Now, the question of what is to be done with his remains has become paramount.

After rumors abounded that Brady had requested for his ashes to be spread across the very moors where he killed and buried his victims, authorities launched a legal inquest into what exactly would be done with the murderer’s remains.

When Makin failed to make proper arrangements for the disposal of Brady’s body after five months, two city councils that encompassed the areas of the murders decided to bring the case of the disposal to the high court.

“We know that the relatives and residents alike found even the suggestion that his ashes may be scattered over Saddleworth Moor to be abhorrent and distressing, especially because 13-year-old Keith Bennett [one of Brady’s victims] has never been found,” the councils said after the hearing.

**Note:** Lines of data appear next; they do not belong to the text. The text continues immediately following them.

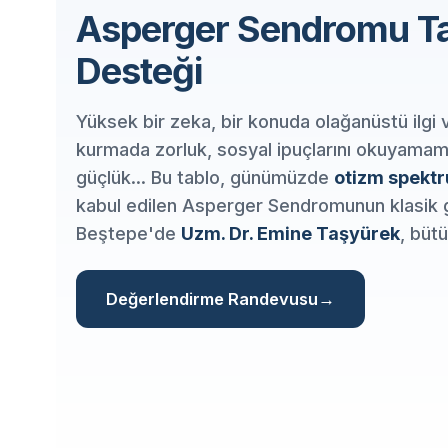
Asperger Sendromu Ta
Desteği
Yüksek bir zeka, bir konuda olağanüstü ilgi 
kurmada zorluk, sosyal ipuçlarını okuyam
güçlük... Bu tablo, günümüzde
otizm spektr
kabul edilen Asperger Sendromunun klasik
Beştepe'de
Uzm. Dr. Emine Taşyürek
, büt
Değerlendirme Randevusu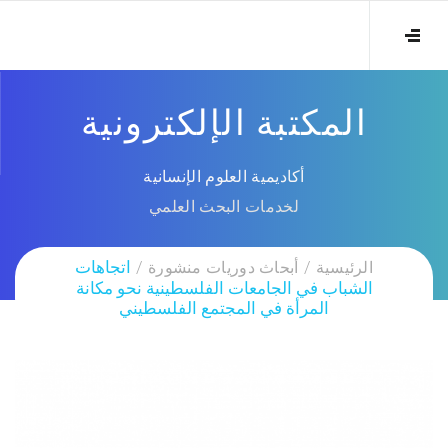
المكتبة الإلكترونية
أكاديمية العلوم الإنسانية
لخدمات البحث العلمي
الرئيسية
أبحاث دوريات منشورة
اتجاهات
الشباب في الجامعات الفلسطينية نحو مكانة
المرأة في المجتمع الفلسطيني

Though the exact method of disposing of Brady’s body has not been decided, the matter has been taken out of the hands of Makin, and handed over to a council officer.

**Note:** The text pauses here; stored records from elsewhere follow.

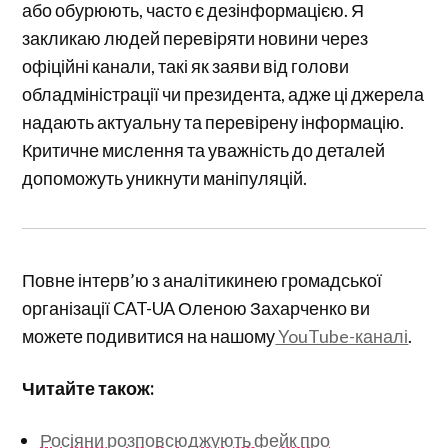
або обурюють, часто є дезінформацією. Я
закликаю людей перевіряти новини через
офіційні канали, такі як заяви від голови
обладміністрації чи президента, адже ці джерела
надають актуальну та перевірену інформацію.
Критичне мислення та уважність до деталей
допоможуть уникнути маніпуляцій.
Повне інтерв’ю з аналітикинею громадської
організації CAT-UA Оленою Захарченко ви
можете подивитися на нашому
YouTube-каналі
.
Читайте також:
Росіяни розповсюджують фейк про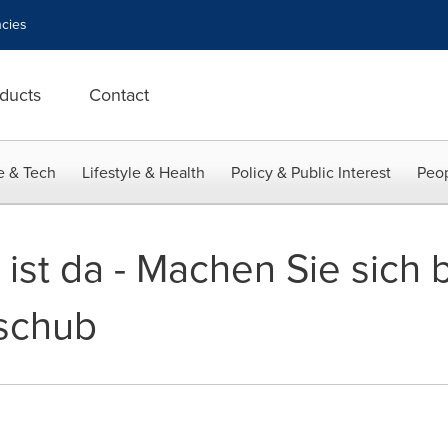
cies
ducts
Contact
e & Tech
Lifestyle & Health
Policy & Public Interest
Peop
1 ist da - Machen Sie sich 
sschub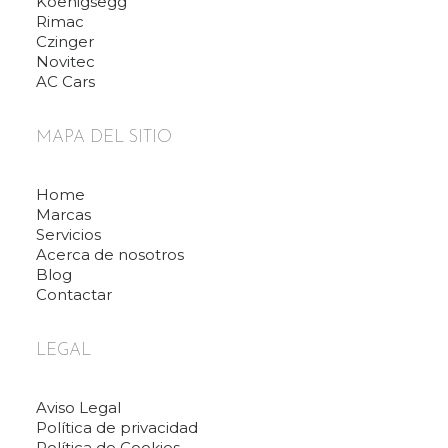
Koenigsegg
Rimac
Czinger
Novitec
AC Cars
MAPA DEL SITIO
Home
Marcas
Servicios
Acerca de nosotros
Blog
Contactar
LEGAL
Aviso Legal
Política de privacidad
Política de Cookies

The decision was made after Makin refused to reveal what he planned to do with Brady’s ashes, and would not definitively say that he did not plan to scatter the ashes on the moors.

“I am satisfied also that it is both necessary and expedient for the matter to be taken out of Mr. Makin’s hands,” Vos said.

Vos also ruled that the fifth movement of the Symphonie Fantastique by 19th-century French composer Hector Berlioz will not be played at Brady’s cremation, per his request.

After reading that Berlioz had said the work invoked a funeral of witches and monsters, Sir Geoffrey stated, “I have no difficulty in understanding how legitimate offence would be caused to the families of the deceased’s victims once it became known that this movement had been played at his cremation.”